== Available data ==

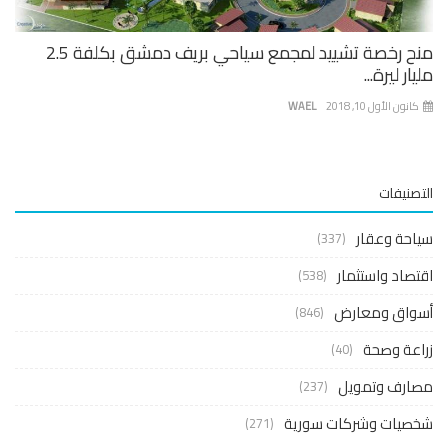
منح رخصة تشييد لمجمع سياحي بريف دمشق بكلفة 2.5
ار ليرة...
نون الأول 10, 2018
WAEL
صنيفات
حة وعقار
(337)
صاد واستثمار
(538)
واق ومعارض
(846)
عة وصحة
(40)
ارف وتمويل
(237)
صيات وشركات سورية
(271)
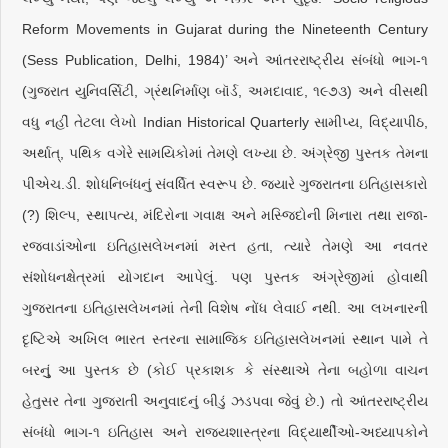
Reform Movements in Gujarat during the Nineteenth Century
(Sess Publication, Delhi, 1984)’ અને આંતરરાષ્ટ્રીય સંબંધો ભાગ-૧
(ગુજરાત યુનિવર્સિટી, ગ્રંથનિર્માણ બૉર્ડ, અમદાવાદ, ૧૯૭૩) અને વીસથી
વધુ નહીં તેટલા લેખો Indian Historical Quarterly સામીપ્ય, વિદ્યાપીઠ,
અર્થાત્‌, પથિક વગેરે સામયિકોમાં તેમણે લખ્યા છે. અંગ્રેજી પુસ્તક તેમના
પીએચ.ડી. શોધનિબંધનું સંવર્ધિત સ્વરૂપ છે. જ્યારે ગુજરાતના ઇતિહાસકારો
(?) શિલ્પ, સ્થાપત્ય, મંદિરોના ગવાક્ષ અને મસ્જિદોની મિનારા તથા રાજા-
રજવાડાંઓના ઇતિહાસલેખનમાં મસ્ત હતા, ત્યારે તેમણે આ નવતર
સંશોધનક્ષેત્રમાં યોગદાન આપેલું. પણ પુસ્તક અંગ્રેજીમાં હોવાથી
ગુજરાતના ઇતિહાસલેખનમાં તેની વિશેષ નોંધ લેવાઈ નથી. આ લખનારની
દૃષ્ટિએ અખિલ ભારત સ્તરના સામાજિક ઇતિહાસલેખનમાં સ્થાન પામે તે
બરનુું આ પુસ્તક છે (કોઈ પ્રકાશક કે સંસ્થાએ તેના બહોળા વાચન
હેતુસર તેના ગુજરાતી અનુવાદનું બીડું ઝડપવા જેવું છે.) તો આંતરરાષ્ટ્રીય
સંબંધો ભાગ-૧ ઇતિહાસ અને રાજ્યશાસ્ત્રના વિદ્યાર્થીઓ-અધ્યાપકોને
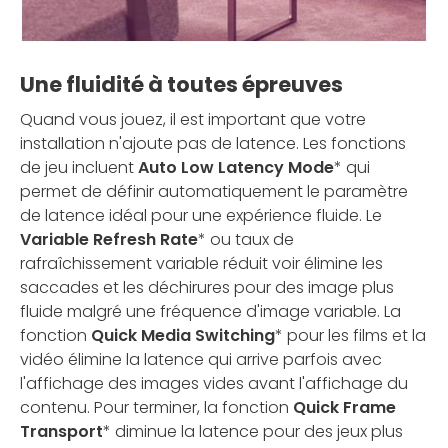
Une fluidité à toutes épreuves
Quand vous jouez, il est important que votre
installation n'ajoute pas de latence. Les fonctions
de jeu incluent
Auto Low Latency Mode
* qui
permet de définir automatiquement le paramètre
de latence idéal pour une expérience fluide. Le
Variable Refresh Rate
* ou taux de
rafraîchissement variable réduit voir élimine les
saccades et les déchirures pour des image plus
fluide malgré une fréquence d'image variable. La
fonction
Quick Media Switching
* pour les films et la
vidéo élimine la latence qui arrive parfois avec
l'affichage des images vides avant l'affichage du
contenu. Pour terminer, la fonction
Quick Frame
Transport
* diminue la latence pour des jeux plus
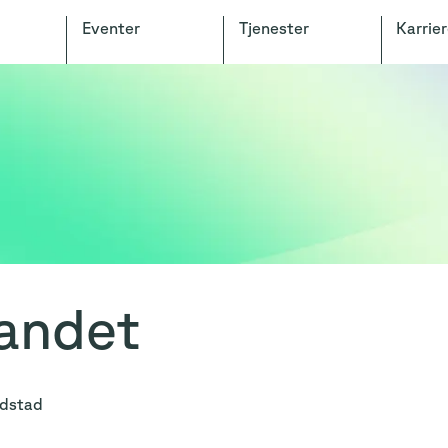
Eventer
Tjenester
Karrier
landet
ldstad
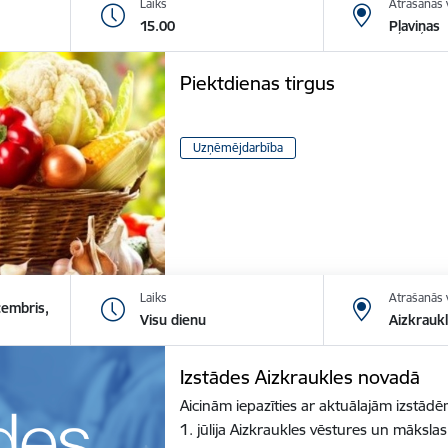
Laiks
Atrašanās 
15.00
Pļaviņas
Piektdienas tirgus
Uzņēmējdarbība
Laiks
Atrašanās 
cembris,
Visu dienu
Aizkrauk
Izstādes Aizkraukles novadā
Aicinām iepazīties ar aktuālajām izstā
1. jūlija Aizkraukles vēstures un māksl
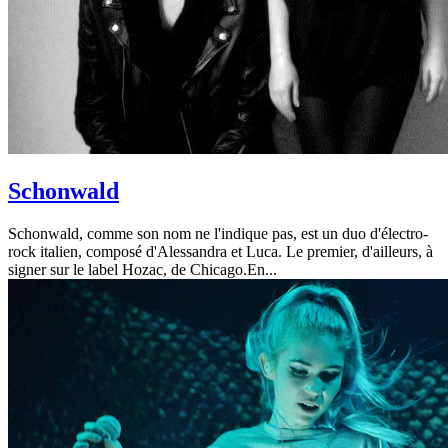
Schonwald
Schonwald, comme son nom ne l'indique pas, est un duo d'électro-
rock italien, composé d'Alessandra et Luca. Le premier, d'ailleurs, à
signer sur le label Hozac, de Chicago.En...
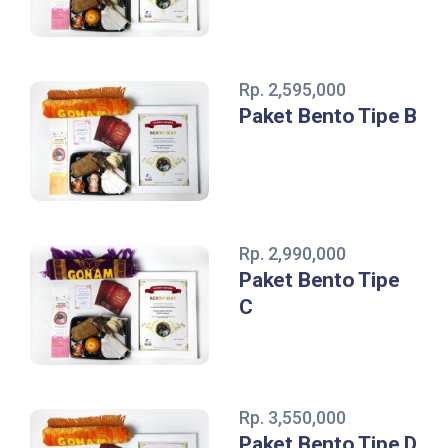
Rp. 2,595,000
Paket Bento Tipe B
Rp. 2,990,000
Paket Bento Tipe
C
Rp. 3,550,000
Paket Bento Tipe D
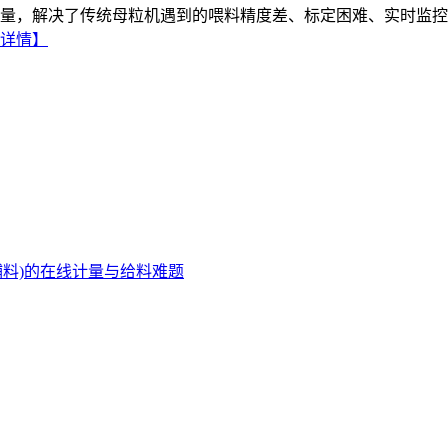
量，解决了传统母粒机遇到的喂料精度差、标定困难、实时监控
详情】
料)的在线计量与给料难题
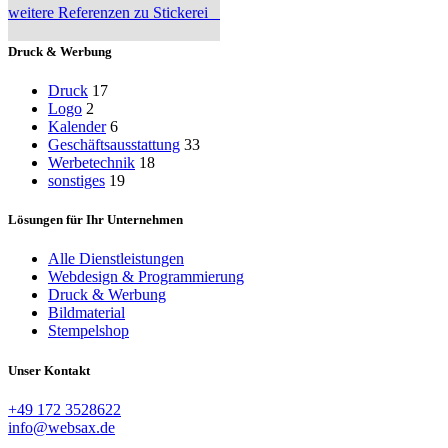
weitere Referenzen zu Stickerei
Druck & Werbung
Druck
17
Logo
2
Kalender
6
Geschäftsausstattung
33
Werbetechnik
18
sonstiges
19
Lösungen für Ihr Unternehmen
Alle Dienstleistungen
Webdesign & Programmierung
Druck & Werbung
Bildmaterial
Stempelshop
Unser Kontakt
+49 172 3528622
info@websax.de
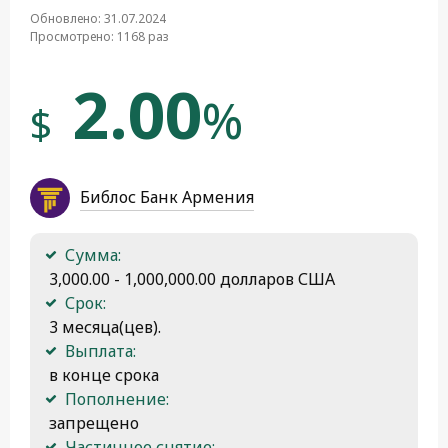
Обновлено: 31.07.2024
Просмотрено: 1168 раз
2.00
%
$
Библос Банк Армения
Сумма:
 3,000.00 - 1,000,000.00 долларов США
Срок:
 3 месяца(цев).
Выплата:
 в конце срока
Пополнение:
 запрещено
Частичное снятие:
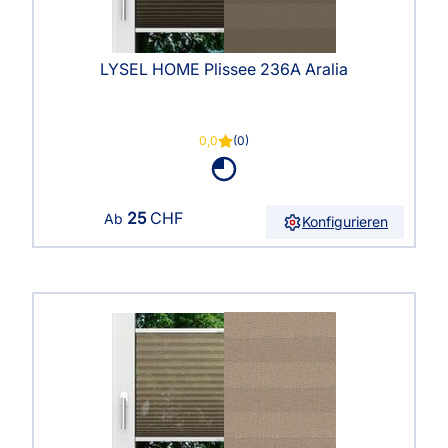
LYSEL HOME Plissee 236A Aralia
0,0
(0)
25
CHF
Ab
Konfigurieren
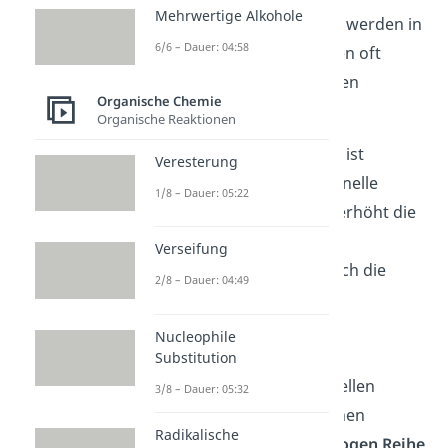
Mehrwertige Alkohole
Chemische Eigenschaften werden in
6/6 – Dauer: 04:58
organischen Verbindungen oft
durch funktionelle Gruppen
Organische Chemie
bestimmt.
Organische Reaktionen
Die
Hydroxygruppe
(-OH)
ist
Veresterung
beispielsweise die funktionelle
1/8 – Dauer: 05:22
Gruppe in Alkoholen. Sie erhöht die
Polarität
der organischen
Verseifung
Verbindung und somit auch die
2/8 – Dauer: 04:49
Löslichkeit
in polaren
Lösungsmitteln.
Nucleophile
Substitution
Der
Einfluss
der funktionellen
3/8 – Dauer: 05:32
Gruppe in einer organischen
Radikalische
Verbindung in der
homologen
Reihe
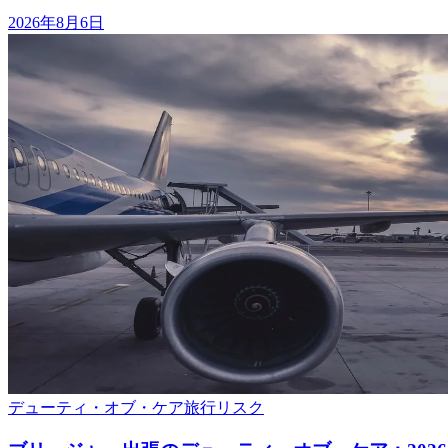
2026年8月6日
デューティ・オブ・ケア
旅行リスク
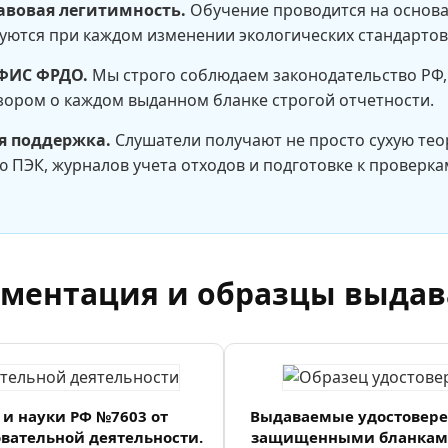
авовая легитимность.
Обучение проводится на основ
уются при каждом изменении экологических стандарто
ФИС ФРДО.
Мы строго соблюдаем законодательство РФ,
ором о каждом выданном бланке строгой отчетности.
я поддержка.
Слушатели получают не просто сухую теор
 ПЭК, журналов учета отходов и подготовке к проверка
ументация и образцы выдав
и науки РФ №7603 от
Выдаваемые удостовер
овательной деятельности.
защищенными бланками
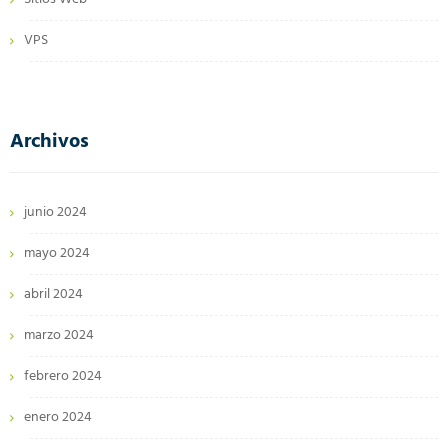
VPS
Archivos
junio 2024
mayo 2024
abril 2024
marzo 2024
febrero 2024
enero 2024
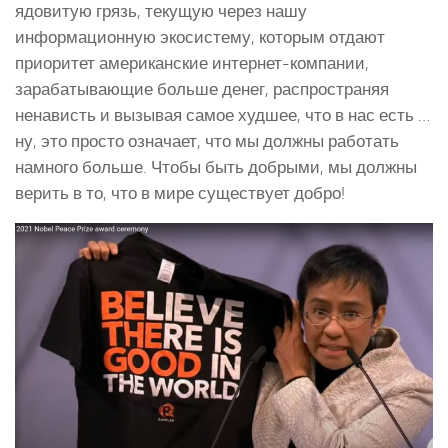
ядовитую грязь, текущую через нашу
информационную экосистему, которым отдают
приоритет американские интернет-компании,
зарабатывающие больше денег, распространяя
ненависть и вызывая самое худшее, что в нас есть …
ну, это просто означает, что мы должны работать
намного больше. Чтобы быть добрыми, мы должны
верить в то, что в мире существует добро!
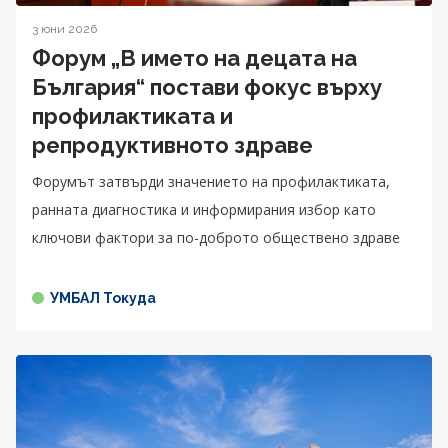
3 юни 2026
Форум „В името на децата на
България“ постави фокус върху
профилактиката и
репродуктивното здраве
Форумът затвърди значението на профилактиката,
ранната диагностика и информирания избор като
ключови фактори за по-доброто обществено здраве
УМБАЛ Токуда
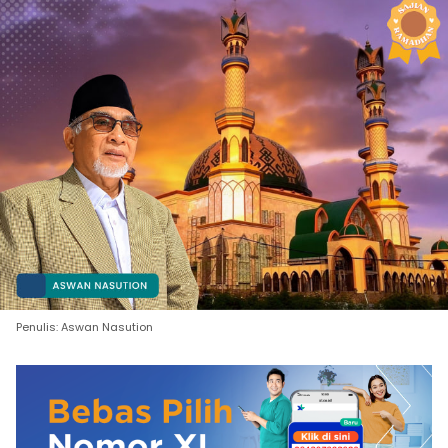
Penulis: Aswan Nasution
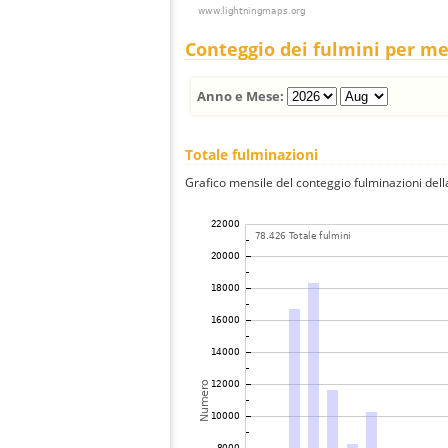
Conteggio dei fulmini per m
Anno e Mese:
Totale fulminazioni
Grafico mensile del conteggio fulminazioni della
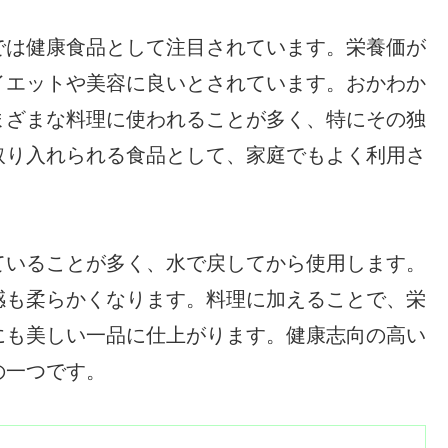
では健康食品として注目されています。栄養価が
イエットや美容に良いとされています。おかわか
まざまな料理に使われることが多く、特にその独
取り入れられる食品として、家庭でもよく利用さ
ていることが多く、水で戻してから使用します。
感も柔らかくなります。料理に加えることで、栄
にも美しい一品に仕上がります。健康志向の高い
の一つです。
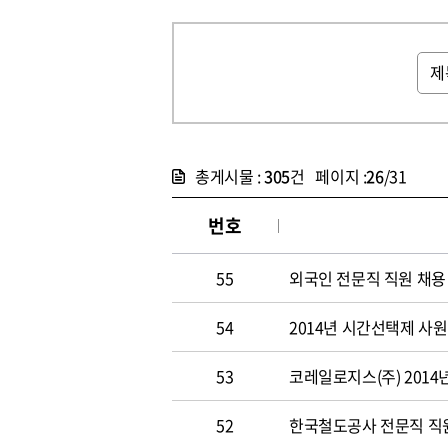
총게시물 :
305
건 페이지 :
26
/31
번호
55
외국인 전문직 직원 채용
54
2014년 시간선택제 사
53
코레일로지스(주) 2014
52
한국철도공사 전문직 직원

===

Copy the text of every row above exactly, line for line, without the pictures.

منح رخصة تشييد لمجمع سياحي بريف دمشق بكلفة 2.5
ار ليرة...
نون الأول 10, 2018
WAEL
صنيفات
حة وعقار
(337)
صاد واستثمار
(538)
واق ومعارض
(846)
عة وصحة
(40)
ارف وتمويل
(237)
صيات وشركات سورية
(271)
Reform Movements in Gujarat during the Nineteenth Century
(Sess Publication, Delhi, 1984)’ અને આંતરરાષ્ટ્રીય સંબંધો ભાગ-૧
(ગુજરાત યુનિવર્સિટી, ગ્રંથનિર્માણ બૉર્ડ, અમદાવાદ, ૧૯૭૩) અને વીસથી
વધુ નહીં તેટલા લેખો Indian Historical Quarterly સામીપ્ય, વિદ્યાપીઠ,
અર્થાત્‌, પથિક વગેરે સામયિકોમાં તેમણે લખ્યા છે. અંગ્રેજી પુસ્તક તેમના
પીએચ.ડી. શોધનિબંધનું સંવર્ધિત સ્વરૂપ છે. જ્યારે ગુજરાતના ઇતિહાસકારો
(?) શિલ્પ, સ્થાપત્ય, મંદિરોના ગવાક્ષ અને મસ્જિદોની મિનારા તથા રાજા-
રજવાડાંઓના ઇતિહાસલેખનમાં મસ્ત હતા, ત્યારે તેમણે આ નવતર
સંશોધનક્ષેત્રમાં યોગદાન આપેલું. પણ પુસ્તક અંગ્રેજીમાં હોવાથી
ગુજરાતના ઇતિહાસલેખનમાં તેની વિશેષ નોંધ લેવાઈ નથી. આ લખનારની
દૃષ્ટિએ અખિલ ભારત સ્તરના સામાજિક ઇતિહાસલેખનમાં સ્થાન પામે તે
બરનુું આ પુસ્તક છે (કોઈ પ્રકાશક કે સંસ્થાએ તેના બહોળા વાચન
હેતુસર તેના ગુજરાતી અનુવાદનું બીડું ઝડપવા જેવું છે.) તો આંતરરાષ્ટ્રીય
સંબંધો ભાગ-૧ ઇતિહાસ અને રાજ્યશાસ્ત્રના વિદ્યાર્થીઓ-અધ્યાપકોને
Une fluidité à toutes épreuves
Quand vous jouez, il est important que votre
installation n'ajoute pas de latence. Les fonctions
de jeu incluent
Auto Low Latency Mode
* qui
permet de définir automatiquement le paramètre
de latence idéal pour une expérience fluide. Le
Variable Refresh Rate
* ou taux de
rafraîchissement variable réduit voir élimine les
saccades et les déchirures pour des image plus
fluide malgré une fréquence d'image variable. La
fonction
Quick Media Switching
* pour les films et la
vidéo élimine la latence qui arrive parfois avec
l'affichage des images vides avant l'affichage du
contenu. Pour terminer, la fonction
Quick Frame
Transport
* diminue la latence pour des jeux plus
Eventer
Tjenester
Karrier
landet
ldstad
Laiks
Atrašanās 
15.00
Pļaviņas
Piektdienas tirgus
Uzņēmējdarbība
Laiks
Atrašanās 
cembris,
Visu dienu
Aizkrauk
Izstādes Aizkraukles novadā
Aicinām iepazīties ar aktuālajām izstā
1. jūlija Aizkraukles vēstures un māksl
Schonwald
Schonwald, comme son nom ne l'indique pas, est un duo d'électro-
rock italien, composé d'Alessandra et Luca. Le premier, d'ailleurs, à
signer sur le label Hozac, de Chicago.En...
Rp. 2,595,000
Paket Bento Tipe B
Rp. 2,990,000
Paket Bento Tipe
C
Rp. 3,550,000
Paket Bento Tipe D
量，解决了传统母粒机遇到的喂料精度差、标定困难、实时监控
详情】
料)的在线计量与给料难题
weitere Referenzen zu Stickerei
Druck & Werbung
Druck
17
Logo
2
Kalender
6
Geschäftsausstattung
33
Werbetechnik
18
sonstiges
19
Lösungen für Ihr Unternehmen
Alle Dienstleistungen
Webdesign & Programmierung
Druck & Werbung
Bildmaterial
Stempelshop
Unser Kontakt
+49 172 3528622
info@websax.de
Обновлено: 31.07.2024
Просмотрено: 1168 раз
2.00
%
$
Библос Банк Армения
Сумма:
 3,000.00 - 1,000,000.00 долларов США
Срок:
 3 месяца(цев).
Выплата:
 в конце срока
Пополнение:
 запрещено
Частичное снятие:
LYSEL HOME Plissee 236A Aralia
0,0
(0)
25
CHF
Ab
Konfigurieren
Mehrwertige Alkohole
Chemische Eigenschaften werden in
6/6 – Dauer: 04:58
organischen Verbindungen oft
durch funktionelle Gruppen
Organische Chemie
bestimmt.
Organische Reaktionen
Die
Hydroxygruppe
(-OH)
ist
Veresterung
beispielsweise die funktionelle
1/8 – Dauer: 05:22
Gruppe in Alkoholen. Sie erhöht die
Polarität
der organischen
Verseifung
Verbindung und somit auch die
2/8 – Dauer: 04:49
Löslichkeit
in polaren
Lösungsmitteln.
Nucleophile
Substitution
Der
Einfluss
der funktionellen
3/8 – Dauer: 05:32
Gruppe in einer organischen
Radikalische
Verbindung in der
homologen
Reihe
2026年8月6日
デューティ・オブ・ケア
旅行リスク
авовая легитимность.
Обучение проводится на основ
уются при каждом изменении экологических стандарто
ФИС ФРДО.
Мы строго соблюдаем законодательство РФ,
ором о каждом выданном бланке строгой отчетности.
я поддержка.
Слушатели получают не просто сухую теор
 ПЭК, журналов учета отходов и подготовке к проверка
ументация и образцы выдав
и науки РФ №7603 от
Выдаваемые удостовер
овательной деятельности.
защищенными бланками
VPS
Archivos
junio 2024
mayo 2024
abril 2024
marzo 2024
febrero 2024
enero 2024
ядовитую грязь, текущую через нашу
информационную экосистему, которым отдают
приоритет американские интернет-компании,
зарабатывающие больше денег, распространяя
ненависть и вызывая самое худшее, что в нас есть …
ну, это просто означает, что мы должны работать
намного больше. Чтобы быть добрыми, мы должны
верить в то, что в мире существует добро!
3 юни 2026
Форум „В името на децата на
България“ постави фокус върху
профилактиката и
репродуктивното здраве
Форумът затвърди значението на профилактиката,
ранната диагностика и информирания избор като
ключови фактори за по-доброто обществено здраве
УМБАЛ Токуда
Penulis: Aswan Nasution
Conteggio dei fulmini per m
Anno e Mese:
Totale fulminazioni
Grafico mensile del conteggio fulminazioni della
では健康食品として注目されています。栄養価が
イエットや美容に良いとされています。おかわか
まざまな料理に使われることが多く、特にその独
取り入れられる食品として、家庭でもよく利用さ
ていることが多く、水で戻してから使用します。
感も柔らかくなります。料理に加えることで、栄
にも美しい一品に仕上がります。健康志向の高い
の一つです。
총게시물 :
305
건 페이지 :
26
/31
번호
55
외국인 전문직 직원 채용
54
2014년 시간선택제 사
53
코레일로지스(주) 2014
52
한국철도공사 전문직 직원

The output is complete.